Rayhane-mamah commented 1 year ago

Hi @laplaceon Thanks for reaching out with your question.

This brings back some memories from back when I did text to speech :) Let me compile a couple of resources, write up a nice answer and come back to you.

Sorry for the delay!

laplaceon commented 1 year ago

Hello Rayhane. I thought some more about the question I gave and realized there is a contradiction in my loss function. Previously my loss function prior to adding DiscMixLogistic was L1/L2 distance between spectrograms of my output and target waveforms. I read a comment you made in another issue about how training on L2 loss causes over-regularization so I added DiscMixLogistic loss between the output and target waveforms. What I should have done instead was modify the original loss function from L2 loss on the spectrograms to DiscMixLogistic loss on the spectrograms. Then, I can avoid the over-regularization and I would be working with tensors with the same dimensionality as images.

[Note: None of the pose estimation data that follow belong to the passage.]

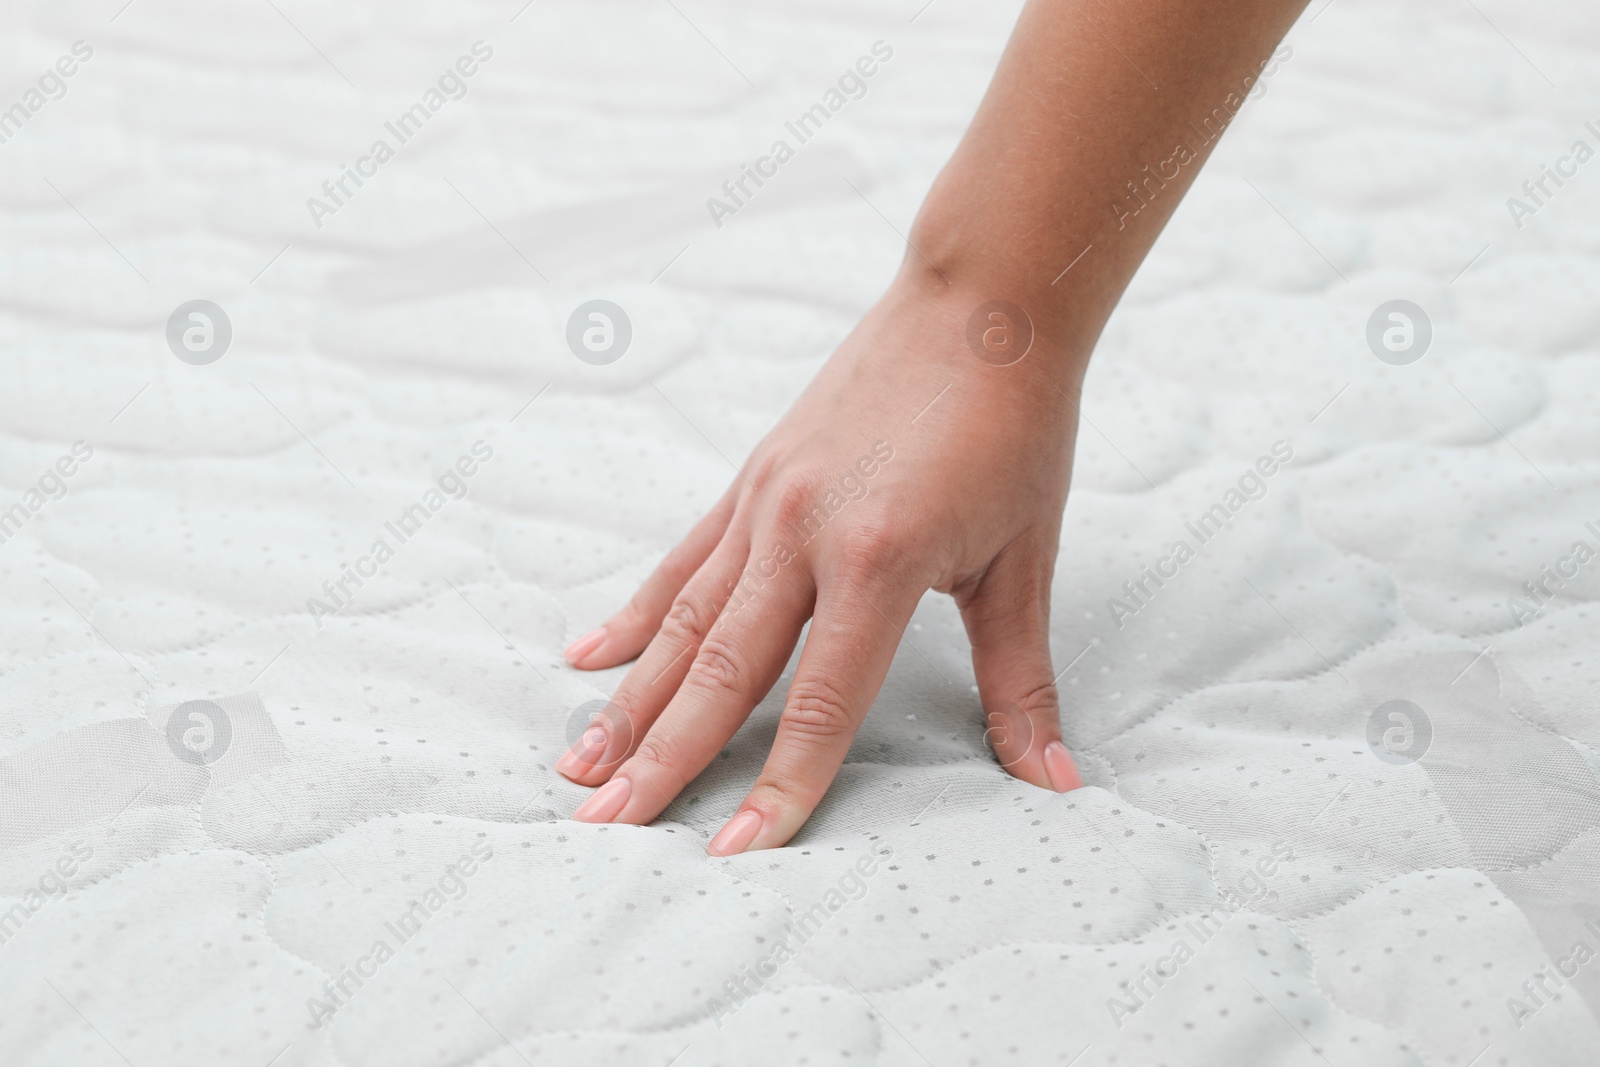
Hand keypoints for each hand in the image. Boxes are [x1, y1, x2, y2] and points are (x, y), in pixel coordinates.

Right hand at [555, 275, 1085, 854]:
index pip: (821, 704)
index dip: (782, 787)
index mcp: (878, 561)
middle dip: (663, 760)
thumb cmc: (1013, 429)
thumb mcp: (1023, 561)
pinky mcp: (752, 476)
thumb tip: (1053, 779)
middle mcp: (802, 533)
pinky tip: (589, 657)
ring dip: (631, 699)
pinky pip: (683, 559)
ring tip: (581, 765)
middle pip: (723, 672)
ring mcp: (766, 500)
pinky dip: (636, 612)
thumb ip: (1020, 680)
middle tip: (604, 829)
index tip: (734, 853)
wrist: (981, 304)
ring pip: (685, 620)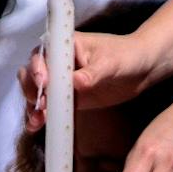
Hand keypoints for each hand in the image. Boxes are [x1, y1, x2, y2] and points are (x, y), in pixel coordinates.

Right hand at [18, 29, 160, 133]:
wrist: (141, 71)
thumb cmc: (126, 55)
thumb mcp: (111, 62)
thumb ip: (93, 72)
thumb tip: (76, 82)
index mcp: (65, 45)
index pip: (43, 53)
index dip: (38, 67)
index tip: (43, 82)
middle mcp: (58, 62)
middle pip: (32, 73)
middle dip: (31, 89)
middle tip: (39, 104)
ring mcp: (60, 81)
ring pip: (37, 92)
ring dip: (33, 106)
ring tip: (37, 121)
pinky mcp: (67, 99)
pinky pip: (49, 107)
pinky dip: (42, 116)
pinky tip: (37, 127)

Of course, there is a slight problem I've been caught up on which is how to translate the mean, variance, and weight logits from waveforms to spectrograms so that backpropagation can be applied. The means are simple to translate since they are just the MelSpectrogram transformation applied to the waveform means, or so I think. I'm not quite sure how the variances and mixture weights can be translated into the spectrogram domain, however.

But if I do figure it out, I can use the DiscMixLogistic loss basically unchanged. It would just be calculated on "images" with C != 3.